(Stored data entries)
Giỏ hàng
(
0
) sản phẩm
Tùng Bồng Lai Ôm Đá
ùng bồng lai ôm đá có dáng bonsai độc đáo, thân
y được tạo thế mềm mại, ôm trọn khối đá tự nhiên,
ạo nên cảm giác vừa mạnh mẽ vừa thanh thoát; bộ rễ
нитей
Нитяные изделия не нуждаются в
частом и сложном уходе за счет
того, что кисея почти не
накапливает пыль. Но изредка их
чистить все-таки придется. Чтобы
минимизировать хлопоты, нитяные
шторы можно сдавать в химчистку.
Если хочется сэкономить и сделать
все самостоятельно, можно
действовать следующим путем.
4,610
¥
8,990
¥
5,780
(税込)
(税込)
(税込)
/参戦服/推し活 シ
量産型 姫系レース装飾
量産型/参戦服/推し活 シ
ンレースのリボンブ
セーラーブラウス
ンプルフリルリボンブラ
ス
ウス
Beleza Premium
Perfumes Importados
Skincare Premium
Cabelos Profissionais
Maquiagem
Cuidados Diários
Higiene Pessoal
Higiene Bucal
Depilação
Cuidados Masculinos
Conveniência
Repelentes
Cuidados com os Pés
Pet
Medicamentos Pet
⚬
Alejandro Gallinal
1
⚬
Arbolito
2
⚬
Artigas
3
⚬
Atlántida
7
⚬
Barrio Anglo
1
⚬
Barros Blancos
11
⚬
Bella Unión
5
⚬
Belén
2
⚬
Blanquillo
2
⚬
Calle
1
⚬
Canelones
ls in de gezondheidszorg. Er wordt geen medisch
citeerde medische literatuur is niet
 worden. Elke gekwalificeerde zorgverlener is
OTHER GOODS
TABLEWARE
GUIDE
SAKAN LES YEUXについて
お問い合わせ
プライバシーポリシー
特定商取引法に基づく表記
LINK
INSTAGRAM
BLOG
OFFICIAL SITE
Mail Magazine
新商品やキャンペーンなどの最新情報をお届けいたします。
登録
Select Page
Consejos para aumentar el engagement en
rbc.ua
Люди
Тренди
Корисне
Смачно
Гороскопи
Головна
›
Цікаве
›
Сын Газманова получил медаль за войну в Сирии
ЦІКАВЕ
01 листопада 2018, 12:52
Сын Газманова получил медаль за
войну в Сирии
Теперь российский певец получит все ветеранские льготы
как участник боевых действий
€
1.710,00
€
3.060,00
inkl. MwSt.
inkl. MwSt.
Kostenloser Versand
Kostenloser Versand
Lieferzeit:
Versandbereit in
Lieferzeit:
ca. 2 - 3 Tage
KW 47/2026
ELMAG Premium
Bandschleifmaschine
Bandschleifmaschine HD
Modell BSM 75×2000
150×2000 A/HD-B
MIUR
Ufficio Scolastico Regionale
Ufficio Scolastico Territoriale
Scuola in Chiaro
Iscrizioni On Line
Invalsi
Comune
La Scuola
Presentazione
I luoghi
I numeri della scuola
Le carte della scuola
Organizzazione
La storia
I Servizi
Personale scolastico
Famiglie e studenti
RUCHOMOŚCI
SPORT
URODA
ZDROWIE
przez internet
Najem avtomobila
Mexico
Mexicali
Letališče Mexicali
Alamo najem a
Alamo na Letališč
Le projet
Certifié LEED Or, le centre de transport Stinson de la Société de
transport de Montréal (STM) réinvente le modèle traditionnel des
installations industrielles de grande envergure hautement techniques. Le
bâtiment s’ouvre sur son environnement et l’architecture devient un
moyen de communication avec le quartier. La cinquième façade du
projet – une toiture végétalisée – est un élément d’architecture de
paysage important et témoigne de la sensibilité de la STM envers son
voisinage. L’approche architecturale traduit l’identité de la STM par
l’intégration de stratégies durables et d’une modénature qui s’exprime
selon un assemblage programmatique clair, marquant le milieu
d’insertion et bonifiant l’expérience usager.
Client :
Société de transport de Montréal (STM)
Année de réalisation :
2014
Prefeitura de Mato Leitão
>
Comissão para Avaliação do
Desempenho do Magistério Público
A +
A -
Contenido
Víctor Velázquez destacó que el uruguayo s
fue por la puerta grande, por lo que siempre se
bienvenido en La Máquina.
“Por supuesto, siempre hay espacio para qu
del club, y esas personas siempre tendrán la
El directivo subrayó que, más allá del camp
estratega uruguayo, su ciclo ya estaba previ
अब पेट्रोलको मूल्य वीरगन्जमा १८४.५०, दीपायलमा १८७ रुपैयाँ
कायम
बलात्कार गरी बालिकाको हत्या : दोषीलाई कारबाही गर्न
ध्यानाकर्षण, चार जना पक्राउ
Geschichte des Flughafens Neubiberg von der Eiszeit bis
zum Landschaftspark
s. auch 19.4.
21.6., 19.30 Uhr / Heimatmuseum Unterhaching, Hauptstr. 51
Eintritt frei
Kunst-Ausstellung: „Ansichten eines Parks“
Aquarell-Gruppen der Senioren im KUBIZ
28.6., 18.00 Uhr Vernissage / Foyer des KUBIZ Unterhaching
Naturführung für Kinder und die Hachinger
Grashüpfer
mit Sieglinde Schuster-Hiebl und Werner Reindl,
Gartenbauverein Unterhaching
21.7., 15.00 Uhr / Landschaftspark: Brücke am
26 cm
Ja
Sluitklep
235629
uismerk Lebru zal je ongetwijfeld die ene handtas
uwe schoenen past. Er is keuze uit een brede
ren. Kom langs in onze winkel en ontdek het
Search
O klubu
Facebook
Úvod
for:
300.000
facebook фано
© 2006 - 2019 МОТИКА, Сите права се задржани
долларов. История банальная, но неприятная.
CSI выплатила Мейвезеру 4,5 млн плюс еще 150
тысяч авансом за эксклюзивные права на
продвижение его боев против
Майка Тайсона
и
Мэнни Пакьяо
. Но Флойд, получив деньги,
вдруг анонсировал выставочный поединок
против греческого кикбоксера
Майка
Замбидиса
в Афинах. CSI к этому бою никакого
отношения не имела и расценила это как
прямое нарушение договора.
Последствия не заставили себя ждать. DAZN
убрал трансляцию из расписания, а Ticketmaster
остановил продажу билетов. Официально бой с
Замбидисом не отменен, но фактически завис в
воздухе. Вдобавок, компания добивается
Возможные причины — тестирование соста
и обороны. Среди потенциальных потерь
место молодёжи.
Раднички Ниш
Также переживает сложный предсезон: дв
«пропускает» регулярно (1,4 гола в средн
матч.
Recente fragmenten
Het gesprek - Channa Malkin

- Task statement:
Write every entry out again. Keep each one exact.

- Finished exercise:
Giỏ hàng
(
0
) sản phẩm
Tùng Bồng Lai Ôm Đá
ùng bồng lai ôm đá có dáng bonsai độc đáo, thân
y được tạo thế mềm mại, ôm trọn khối đá tự nhiên,
ạo nên cảm giác vừa mạnh mẽ vừa thanh thoát; bộ rễ
нитей
Нитяные изделия не нуждаются в
частом и сложном уходе за счет
того, что кисея почти не
накапливает пыль. Но изредка их
чистить все-таки придется. Чтобы
минимизировать хлопоты, нитяные
шторы можно сдавать в химчистку.
Если хочется сэкономить и сделать
все самостоятельно, можно
действовать следующим путем.
4,610
¥
8,990
¥
5,780
(税込)
(税込)
(税込)
/参戦服/推し活 シ
量産型 姫系レース装飾
量産型/参戦服/推し活 シ
ンレースのリボンブ
セーラーブラウス
ンプルフリルリボンブラ
ス
ウス
Beleza Premium
Perfumes Importados
Skincare Premium
Cabelos Profissionais
Maquiagem
Cuidados Diários
Higiene Pessoal
Higiene Bucal
Depilação
Cuidados Masculinos
Conveniência
Repelentes
Cuidados com os Pés
Pet
Medicamentos Pet
⚬
Alejandro Gallinal
1
⚬
Arbolito
2
⚬
Artigas
3
⚬
Atlántida
7
⚬
Barrio Anglo
1
⚬
Barros Blancos
11
⚬
Bella Unión
5
⚬
Belén
2
⚬
Blanquillo
2
⚬
Calle
1
⚬
Canelones
ls in de gezondheidszorg. Er wordt geen medisch
citeerde medische literatuur is niet
 worden. Elke gekwalificeerde zorgverlener is
OTHER GOODS
TABLEWARE
GUIDE
SAKAN LES YEUXについて
お問い合わせ
プライバシーポリシー
特定商取引法に基づく表記
LINK
INSTAGRAM
BLOG
OFFICIAL SITE
Mail Magazine
新商品やキャンペーンなどの最新情報をお届けいたします。
登録
Select Page
Consejos para aumentar el engagement en
rbc.ua
Люди
Тренди
Корисне
Смачно
Гороскопи
Головна
›
Цікаве
›
Сын Газманова получил медаль за войну в Сирии
ЦІКАВЕ
01 листопада 2018, 12:52
Сын Газманова получил медаль за
войну в Сирии
Теперь российский певец получит все ветеранские льготы
как участник боевых действий
€
1.710,00
€
3.060,00
inkl. MwSt.
inkl. MwSt.
Kostenloser Versand
Kostenloser Versand
Lieferzeit:
Versandbereit in
Lieferzeit:
ca. 2 - 3 Tage
KW 47/2026
ELMAG Premium
Bandschleifmaschine
Bandschleifmaschine HD
Modell BSM 75×2000
150×2000 A/HD-B
MIUR
Ufficio Scolastico Regionale
Ufficio Scolastico Territoriale
Scuola in Chiaro
Iscrizioni On Line
Invalsi
Comune
La Scuola
Presentazione
I luoghi
I numeri della scuola
Le carte della scuola
Organizzazione
La storia
I Servizi
Personale scolastico
Famiglie e studenti
RUCHOMOŚCI
SPORT
URODA
ZDROWIE
przez internet
Najem avtomobila
Mexico
Mexicali
Letališče Mexicali
Alamo najem a
Alamo na Letališč
Le projet
Certifié LEED Or, le centre de transport Stinson de la Société de
transport de Montréal (STM) réinvente le modèle traditionnel des
installations industrielles de grande envergure hautement techniques. Le
bâtiment s’ouvre sur son environnement et l’architecture devient un
moyen de communication avec le quartier. La cinquième façade du
projet – une toiture végétalisée – est un élément d’architecture de
paysage important et témoigne de la sensibilité de la STM envers son
voisinage. L’approche architecturale traduit l’identité de la STM par
l’intégration de stratégies durables et d’une modénature qui s’exprime
selon un assemblage programmatique clair, marquant le milieu
d’insertion et bonifiant l’expérience usager.
Client :
Société de transport de Montréal (STM)
Année de réalisation :
2014
Prefeitura de Mato Leitão
>
Comissão para Avaliação do
Desempenho do Magistério Público
A +
A -
Contenido
Víctor Velázquez destacó que el uruguayo s
fue por la puerta grande, por lo que siempre se
bienvenido en La Máquina.
“Por supuesto, siempre hay espacio para qu
del club, y esas personas siempre tendrán la
El directivo subrayó que, más allá del camp
estratega uruguayo, su ciclo ya estaba previ
अब पेट्रोलको मूल्य वीरगन्जमा १८४.५०, दीपायलमा १८७ रुपैयाँ
कायम
बलात्कार गरी बालिकाको हत्या : दोषीलाई कारबाही गर्न
ध्यानाकर्षण, चार जना पक्राउ
Geschichte des Flughafens Neubiberg von der Eiszeit bis
zum Landschaftspark
s. auch 19.4.
21.6., 19.30 Uhr / Heimatmuseum Unterhaching, Hauptstr. 51
Eintritt frei
Kunst-Ausstellung: „Ansichten eines Parks“
Aquarell-Gruppen der Senioren im KUBIZ
28.6., 18.00 Uhr Vernissage / Foyer des KUBIZ Unterhaching
Naturführung für Kinder und die Hachinger
Grashüpfer
mit Sieglinde Schuster-Hiebl und Werner Reindl,
Gartenbauverein Unterhaching
21.7., 15.00 Uhr / Landschaftspark: Brücke am
26 cm
Ja
Sluitklep
235629
uismerk Lebru zal je ongetwijfeld die ene handtas
uwe schoenen past. Er is keuze uit een brede
ren. Kom langs in onze winkel en ontdek het
Search
O klubu
Facebook
Úvod
for:
300.000
facebook фано
© 2006 - 2019 МОТИКА, Сите права се задржани
долларов. История банальная, но неприятная.
CSI выплатила Мейвезеру 4,5 млн плюс еще 150
тысяч авансом за эксклюзивные права на
продвижение его боев против
Майка Тайсона
и
Мэнни Пакьяо
. Но Флойд, получив деньги,
вдруг анонсировал выставочный поединок
против греческого кикбоксера
Майка
Замбидиса
в Афинах. CSI к этому бою никакого
отношения не имела и расценила это как
прямое нарушение договора.
Последствия не заставили себя ждать. DAZN
убрал трансляцию из расписания, а Ticketmaster
остановил продажу билетов. Официально бой с
Замбидисом не отменен, но фактически завис в
воздухе. Вдобавок, компания добивается
Возможные причины — тестирование соста
и обороны. Среди потенциальных потерь
место молодёжи.
Раднички Ниш
Также переживает сложный предсезон: дв
«пропускает» регулярно (1,4 гола в средн
матч.
Recente fragmenten
Het gesprek - Channa Malkin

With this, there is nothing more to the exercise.